A scorpion-locust scuttled towards the doorway, and Paul slammed the wood into the hole. The sting smashed through the door about a foot above the lino, and wedged, squirting poison. Paul avoided the steaming splash, and hoped the thing was stuck. The sting tugged against the hole, breaking off splinters and dribbling, then was withdrawn. A locust leg stuck in through the hole and scrabbled upwards for the doorhandle. Paul crushed the leg to the door with his shoe, and it went limp, torn off at the locust equivalent of a shoulder. He could hear the thing yelling, with a rich Somerset accent, shouting, ‘I’ll ’ave ’ee’, over and over.

Teddy, groggy and shell-shocked, was in the hall too. Paul didn’t agree with Janet. He’d been given two souls to look after, and lost one. That struck him as a terrible score.

10

P
roblem one was getting through the panicked crowds choking the approach road. Waving the gun had no effect on people who’d seen giant bugs and flying women. Lytton fired once, into the air, and the report—which normally caused deafness a mile off—was lost in the clamour. With Susan holding his hand, he shoved, pushed and trampled with the rest, inching towards the Manor House. It was impossible to miss the way even in the unnatural dark: the Agapemone was lit from the inside like a neon novelty.

‘I suppose Jago is in there,’ he shouted.

Definitely,
Susan said, inside his mind.

Lytton shivered. She’d never done that before.

I didn’t need to.

Witch.

I read that.

Sorry.

With Susan inside his mind, he was able—forced?—to concentrate. He became single-minded in his purpose to keep her away from whatever else was cluttering his forebrain. Like how often he thought of her recently. Her eyes, especially. Her occasional tight smiles.

I’m flattered,
she thought, immediately swallowing it, trying unsuccessfully to keep it from him.

For the first time, just when he had no time to be compassionate, he realized how guarded Susan had to be. She was not really the chilled cynic she seemed; like him, she needed a wall to hide behind.

People began to give them a wider berth, as if an invisible cowcatcher were advancing before them. Lytton saw the road under his feet as the crowd parted, like the Red Sea for Charlton Heston.

‘Is that you?’

Yes. Like it?

‘Keep it up.’

When the casualties were listed, Jago ought to be lost among the rest of the Js. Lytton had always known being a snake meant, eventually, biting. Now, he didn’t have time to think it through. Besides, he hadn’t been given a sanction for his wet job. This was strictly a solo decision, taken because of his special knowledge. He hoped he’d never be called to justify his bite to Garnett or the minister.

If it were me,
Susan thought to him,
I’d want you to do it. Really. He’s not human any more. All the things that count are gone.

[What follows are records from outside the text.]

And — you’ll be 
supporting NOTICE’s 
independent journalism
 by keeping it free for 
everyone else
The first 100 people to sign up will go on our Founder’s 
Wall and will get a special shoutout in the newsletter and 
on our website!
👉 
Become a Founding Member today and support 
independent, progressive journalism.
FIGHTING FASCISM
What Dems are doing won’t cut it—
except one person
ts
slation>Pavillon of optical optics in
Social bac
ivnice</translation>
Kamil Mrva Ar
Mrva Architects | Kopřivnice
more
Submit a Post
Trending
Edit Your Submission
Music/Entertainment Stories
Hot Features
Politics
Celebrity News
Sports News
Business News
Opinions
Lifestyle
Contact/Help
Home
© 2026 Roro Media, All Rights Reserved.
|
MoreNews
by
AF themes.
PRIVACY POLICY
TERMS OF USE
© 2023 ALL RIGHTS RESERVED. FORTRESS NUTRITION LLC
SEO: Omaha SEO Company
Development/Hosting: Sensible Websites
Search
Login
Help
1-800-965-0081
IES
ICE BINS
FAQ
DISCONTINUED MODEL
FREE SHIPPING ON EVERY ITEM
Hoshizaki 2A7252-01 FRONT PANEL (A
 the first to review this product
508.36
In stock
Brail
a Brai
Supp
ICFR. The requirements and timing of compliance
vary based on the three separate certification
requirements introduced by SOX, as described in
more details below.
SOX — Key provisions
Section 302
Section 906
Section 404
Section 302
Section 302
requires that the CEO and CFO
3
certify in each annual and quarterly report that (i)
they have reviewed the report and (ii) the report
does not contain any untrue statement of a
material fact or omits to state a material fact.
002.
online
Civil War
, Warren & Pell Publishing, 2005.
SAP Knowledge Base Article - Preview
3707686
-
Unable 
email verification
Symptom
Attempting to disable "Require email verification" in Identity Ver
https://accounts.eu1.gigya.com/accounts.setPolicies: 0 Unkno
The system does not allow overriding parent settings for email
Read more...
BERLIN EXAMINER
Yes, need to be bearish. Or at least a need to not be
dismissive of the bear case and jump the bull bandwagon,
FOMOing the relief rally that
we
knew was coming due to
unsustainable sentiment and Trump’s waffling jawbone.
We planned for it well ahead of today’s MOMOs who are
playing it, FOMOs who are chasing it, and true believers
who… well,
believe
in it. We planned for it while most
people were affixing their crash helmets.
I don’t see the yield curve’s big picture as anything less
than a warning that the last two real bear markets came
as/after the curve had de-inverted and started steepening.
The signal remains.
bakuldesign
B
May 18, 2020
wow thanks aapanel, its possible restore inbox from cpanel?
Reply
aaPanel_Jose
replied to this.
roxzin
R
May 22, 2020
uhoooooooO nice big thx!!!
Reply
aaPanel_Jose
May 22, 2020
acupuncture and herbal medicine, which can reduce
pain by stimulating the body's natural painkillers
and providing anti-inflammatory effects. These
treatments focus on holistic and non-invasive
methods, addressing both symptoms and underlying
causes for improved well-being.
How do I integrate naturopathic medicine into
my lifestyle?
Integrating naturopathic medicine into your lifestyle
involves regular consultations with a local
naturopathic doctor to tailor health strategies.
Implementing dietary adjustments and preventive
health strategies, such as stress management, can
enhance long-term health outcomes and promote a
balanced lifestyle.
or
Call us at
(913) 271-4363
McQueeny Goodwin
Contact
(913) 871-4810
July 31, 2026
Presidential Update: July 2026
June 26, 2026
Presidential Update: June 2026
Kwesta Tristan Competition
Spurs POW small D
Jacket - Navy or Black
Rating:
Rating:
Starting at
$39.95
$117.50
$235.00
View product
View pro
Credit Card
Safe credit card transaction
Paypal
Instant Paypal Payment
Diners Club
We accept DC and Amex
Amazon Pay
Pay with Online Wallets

That wasn’t what bothered him most. He was afraid Sir Kenneth would want to keep Jago alive precisely
because
he could do what he was doing in Alder. What army would not want to have the Wrath of God on its side? This catastrophe might, within the parameters of the
IPSIT
project, be counted a success.

They were at the gates of the Agapemone, where multitudes gathered, staring up at the shining house or jostling forwards, seeking admission. The door, unaffected by the light that had seized the rest of the building, hung in space, a heap of faintly moving people on the front steps.